More RPM Than Fade: Does the ‘Jumpstart Waircut’ Deliver Speed Without the Slice?
★★★½ (Three and a half stars) “Fast, furious, and slightly fragrant. Bring goggles.” jumpstart waircut
Neon orange and matte black. Think Tron meets a racecar garage. The chairs are carbon-fiber patterned, and instead of gossip magazines, you get a digital countdown clock. It’s stressful. It’s exhilarating. I loved it for 90 seconds, then missed the hum of a normal clipper and small talk about the weather.
I walked into Jumpstart Waircut expecting a gimmick. I walked out feeling like I’d survived a pit stop at a drag race—minus the fire suit. She did my fade in 6 minutes
Here’s where it gets weird. They don’t use scissors. It’s all vacuum-powered clippers and laser-guided combs. My barber, a woman named Kevyn with forearm tattoos and zero patience, said: "Talk is drag. Sit. Tilt. Zoom."
Would I go back? Yes—but only before a job interview I don’t really want, or a first date I’m nervous to attend. The haircut is an 8/10. The experience is a 6/10. The adrenaline is an 11/10. Shockingly clean
Jumpstart Waircut is not for the anxious, the detail-obsessed, or anyone who likes a hot towel. It is for the over-caffeinated, the late, and the secretly curious.

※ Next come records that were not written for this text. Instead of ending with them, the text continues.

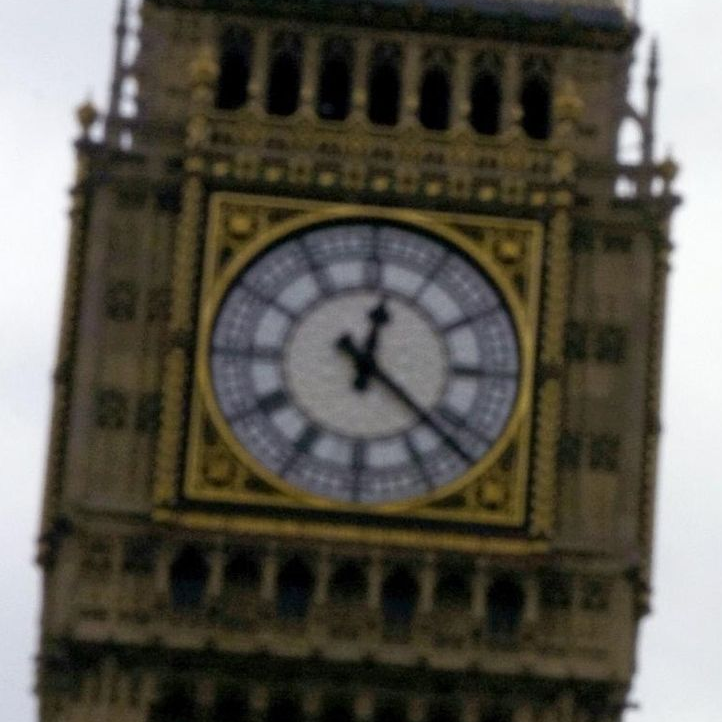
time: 12:22
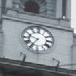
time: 9:35
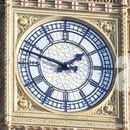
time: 1:47
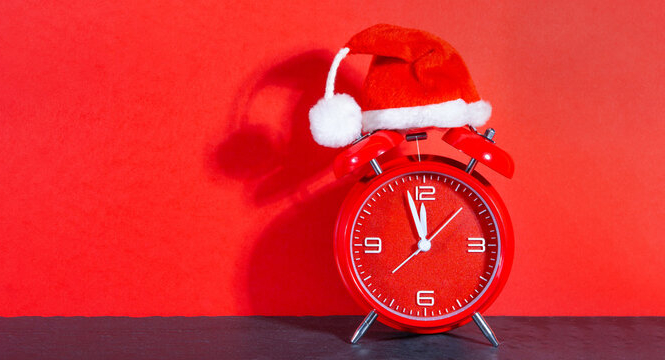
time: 11:57
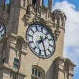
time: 1:28
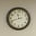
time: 11:41
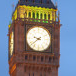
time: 9:38
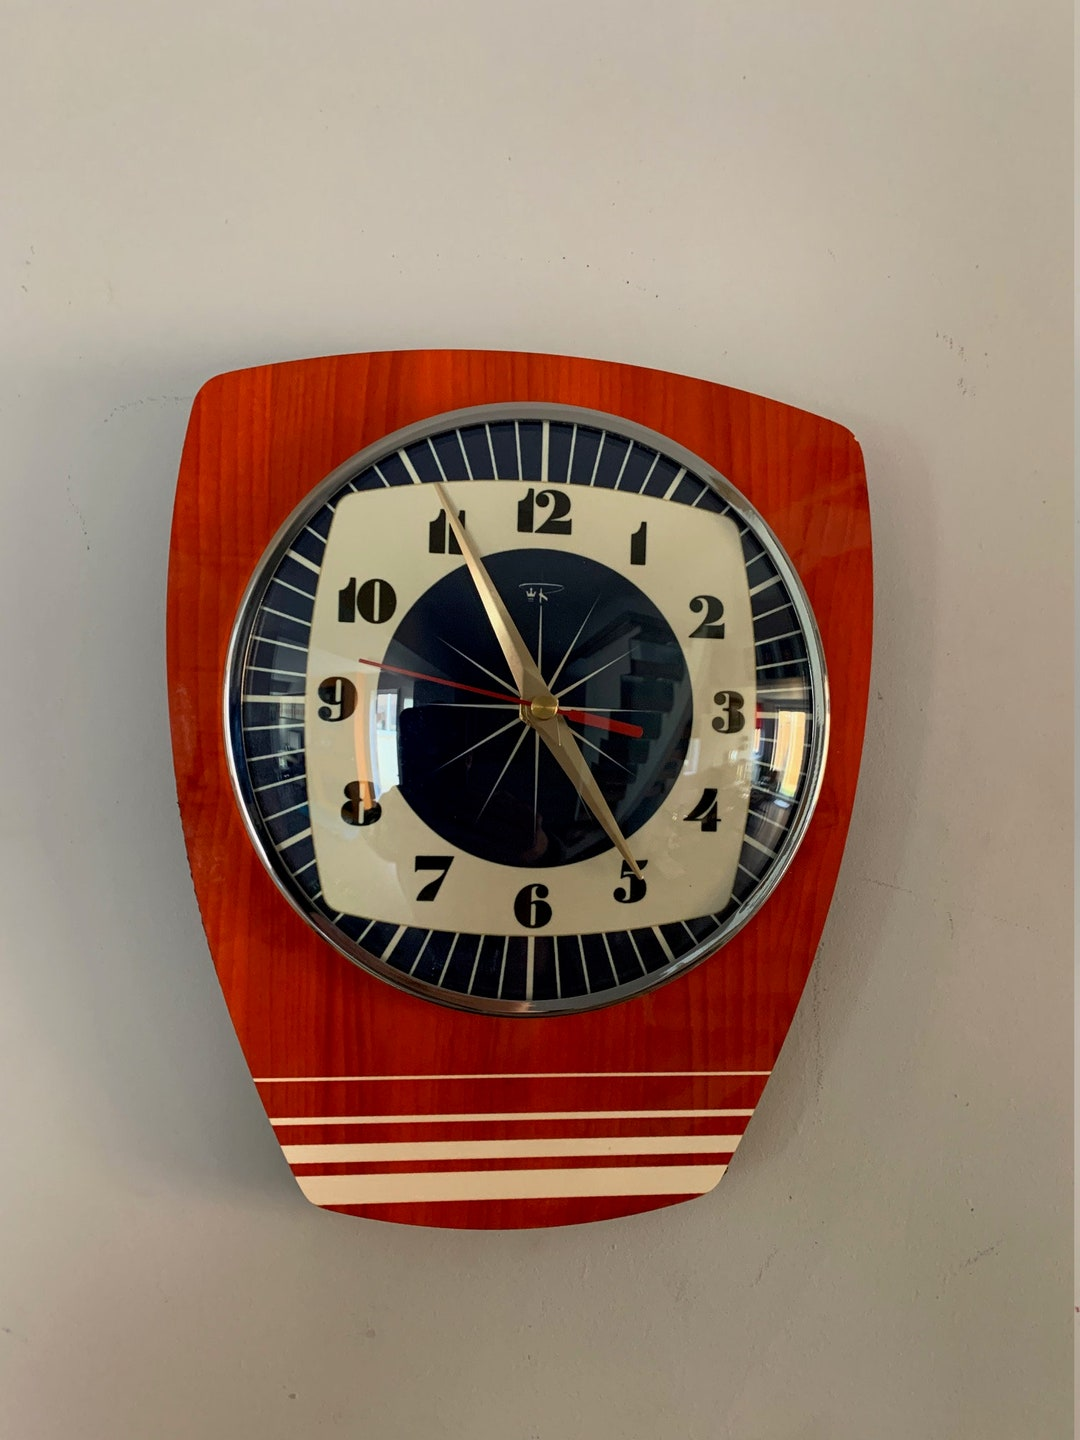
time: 4:55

Part barbershop, part energy shot. The premise is simple: a full haircut in under 12 minutes, bookended by a "jumpstart" (a cold air blast to the face, a vibrating shoulder massager, or a citrus mist—depending on which tier you pay for). The tagline: "Don't just get cut. Get ignited."
At minute 9, a helmet descends. It blasts arctic air, plays a two-second Eurobeat synth sting, and shoots a puff of eucalyptus smoke. I sneezed into my own lap. Kevyn high-fived me. I paid $45.